Doctrina de vida

Mis sentimientos hacia ti no han cambiado,
siempre te he querido te he amado,
pero todo con el tiempo permuta,
se transforma o simplemente se acopla a bruscas sombras,
que desgarran almas puras y llenas de demoras.
Esperas dulces noches y bellos días,
caricias certeras que surquen las venas,
trampas febriles de noches en vela.
Añoras verdes miradas cargadas de pasiones gratas.
Tormentas de sabanas y cómplices caricias tatuadas.
Doctrinas el tiempo con candentes blasfemias,
mientras dejas cargar a los demás con toda pena,
suspirando paciente entre bambalinas de dudosa condena,
negando con la cabeza ante semblantes valientes y gestos ausentes,
congestionados por temibles dolores patentes.

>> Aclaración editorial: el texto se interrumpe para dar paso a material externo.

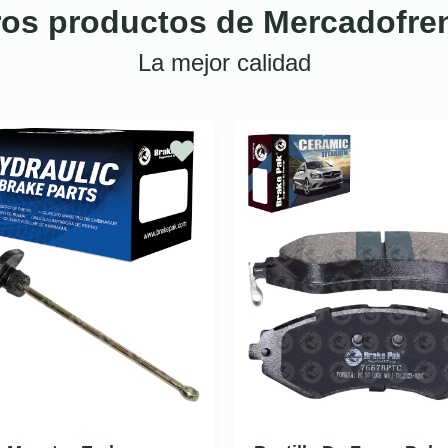
ros productos de Mercadofre
La mejor calidad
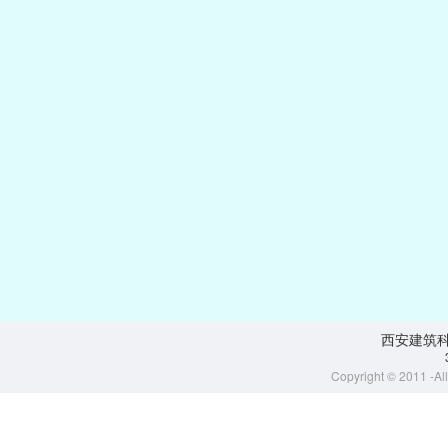
西安建筑
Copyright © 2011 -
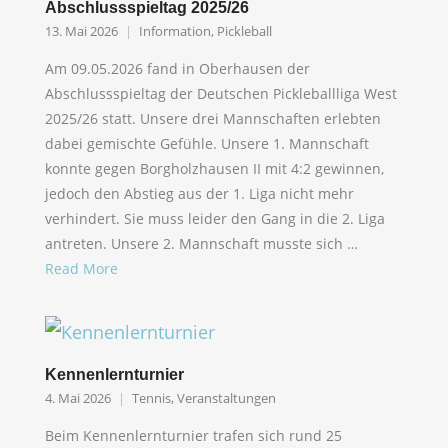
Abschlussspieltag 2025/26
13. Mai 2026
Information
,
Pickleball
Am 09.05.2026 fand in Oberhausen der
Abschlussspieltag der Deutschen Pickleballliga West
2025/26 statt. Unsere drei Mannschaften erlebten
dabei gemischte Gefühle. Unsere 1. Mannschaft
konnte gegen Borgholzhausen II mit 4:2 gewinnen,
jedoch den Abstieg aus der 1. Liga nicht mehr
verhindert. Sie muss leider den Gang in die 2. Liga
antreten. Unsere 2. Mannschaft musste sich …
Read More
Kennenlernturnier
4. Mai 2026
Tennis
,
Veranstaltungen
Beim Kennenlernturnier trafen sich rund 25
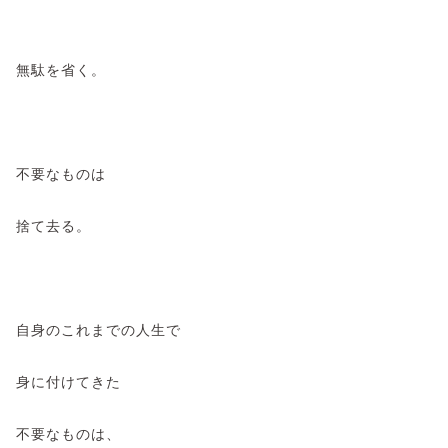
無駄を省く。
不要なものは
捨て去る。
自身のこれまでの人生で
身に付けてきた
不要なものは、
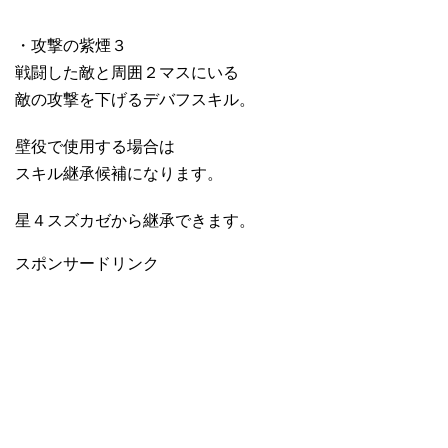
・攻撃の紫煙３
戦闘した敵と周囲２マスにいる
敵の攻撃を下げるデバフスキル。
壁役で使用する場合は
スキル継承候補になります。
星４スズカゼから継承できます。
スポンサードリンク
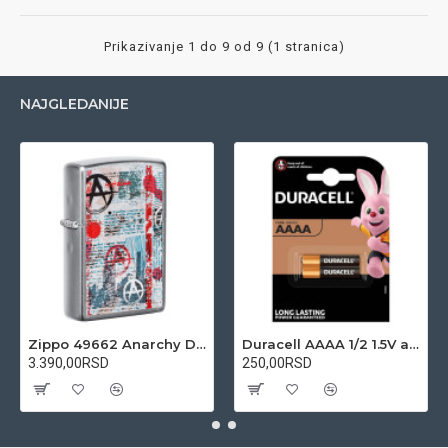
Prikazivanje 1 do 9 od 9 (1 stranica)
NAJGLEDANIJE
Zippo 49662 Anarchy Design upaljač
Duracell AAAA 1/2 1.5V alkalna baterija
3.390,00RSD
250,00RSD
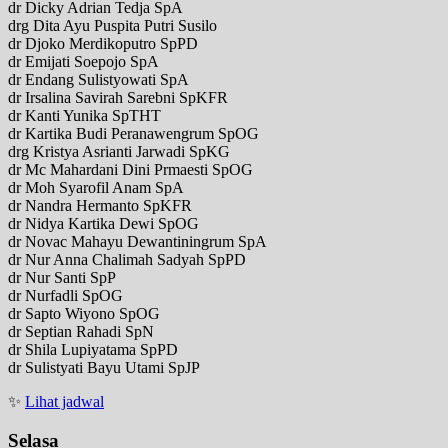
dr Dicky Adrian Tedja SpA
drg Dita Ayu Puspita Putri Susilo
dr Djoko Merdikoputro SpPD
dr Emijati Soepojo SpA
dr Endang Sulistyowati SpA
dr Irsalina Savirah Sarebni SpKFR
dr Kanti Yunika SpTHT
dr Kartika Budi Peranawengrum SpOG
drg Kristya Asrianti Jarwadi SpKG
dr Mc Mahardani Dini Prmaesti SpOG
dr Moh Syarofil Anam SpA
dr Nandra Hermanto SpKFR
dr Nidya Kartika Dewi SpOG
dr Novac Mahayu Dewantiningrum SpA
dr Nur Anna Chalimah Sadyah SpPD
dr Nur Santi SpP
dr Nurfadli SpOG
dr Sapto Wiyono SpOG
dr Septian Rahadi SpN
dr Shila Lupiyatama SpPD
dr Sulistyati Bayu Utami SpJP
✨
Lihat jadwal
Selasa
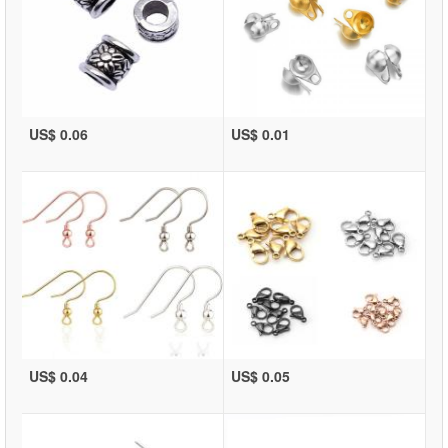
US$ 0.06
US$ 0.01
US$ 0.04
US$ 0.05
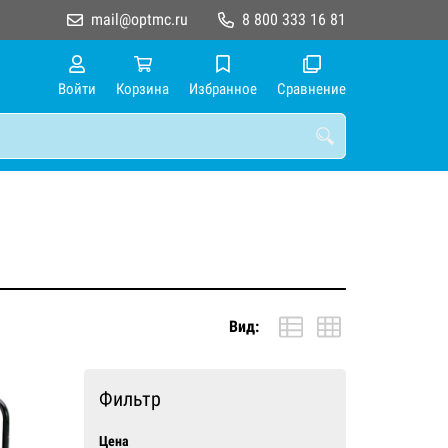
mail@optmc.ru
8 800 333 16 81
Войти
Корзина
Избранное
Сравнение
Вид:
Фильтр
Цена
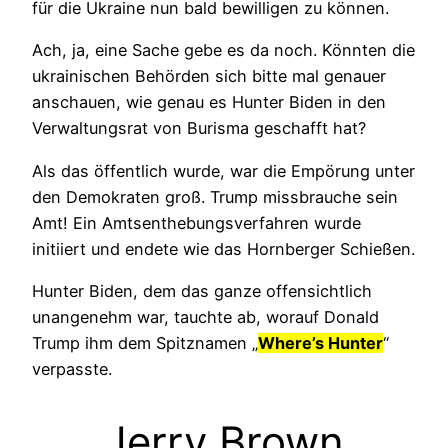
für die Ukraine nun bald bewilligen zu können.
Ach, ja, eine Sache gebe es da noch. Könnten die
ukrainischen Behörden sich bitte mal genauer
anschauen, wie genau es Hunter Biden in den
Verwaltungsrat von Burisma geschafft hat?
Als das öffentlich wurde, war die Empörung unter
den Demokraten groß. Trump missbrauche sein
Amt! Ein Amtsenthebungsverfahren wurde
initiiert und endete wie das Hornberger Schießen.
Hunter Biden, dem das ganze offensichtlich
unangenehm war, tauchte ab, worauf Donald
Trump ihm dem Spitznamen „
Where’s Hunter
“
verpasste.
Jerry Brown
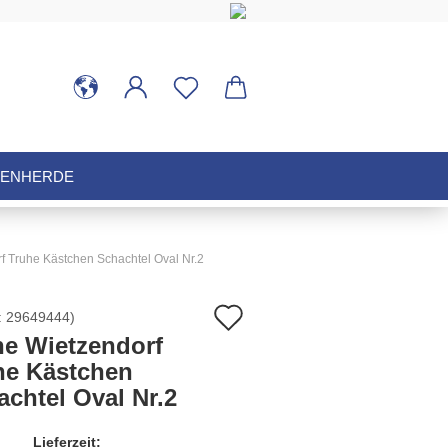
HENHERDE
f Truhe Kästchen Schachtel Oval Nr.2
Auf
:
29649444
)
ne Wietzendorf
den
he Kästchen
chtel Oval Nr.2
Merkzettel
Lieferzeit:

Así muere lo más dulce y tierno,
así minas las cadenas del deseo,
así es cómo todo torna a corrientes decadentes
que lo menos que parecen
son sinceras líneas de amor y color ardiente.
Tú aunque no lo creas,
no eres el único culpable de esta pena,
tú siempre pareciendo tan insigne y conspicuo,
no eres el único que cree en mariposas de tenue piel brumosa,
alejado de tu misma gema esposa.
Agredes conscientemente la base de mi cuello,
ejerciendo esa presión que me deja sin resuello,
martilleando fuertemente las fibras de los músculos
que visten mis huesos y rellenan mi cuerpo ahora inconcluso.
Como dijo aquel hombre que descansa en tierra fértil,
no dejes que lo bello que adorna tu vida,
se extinga como vulgar y débil concubina.
Atesora y cuida tus posesiones más ricas,
así podrás llegar hasta el final de tus días,
con sonrisa agradable, llena de luz y de vida.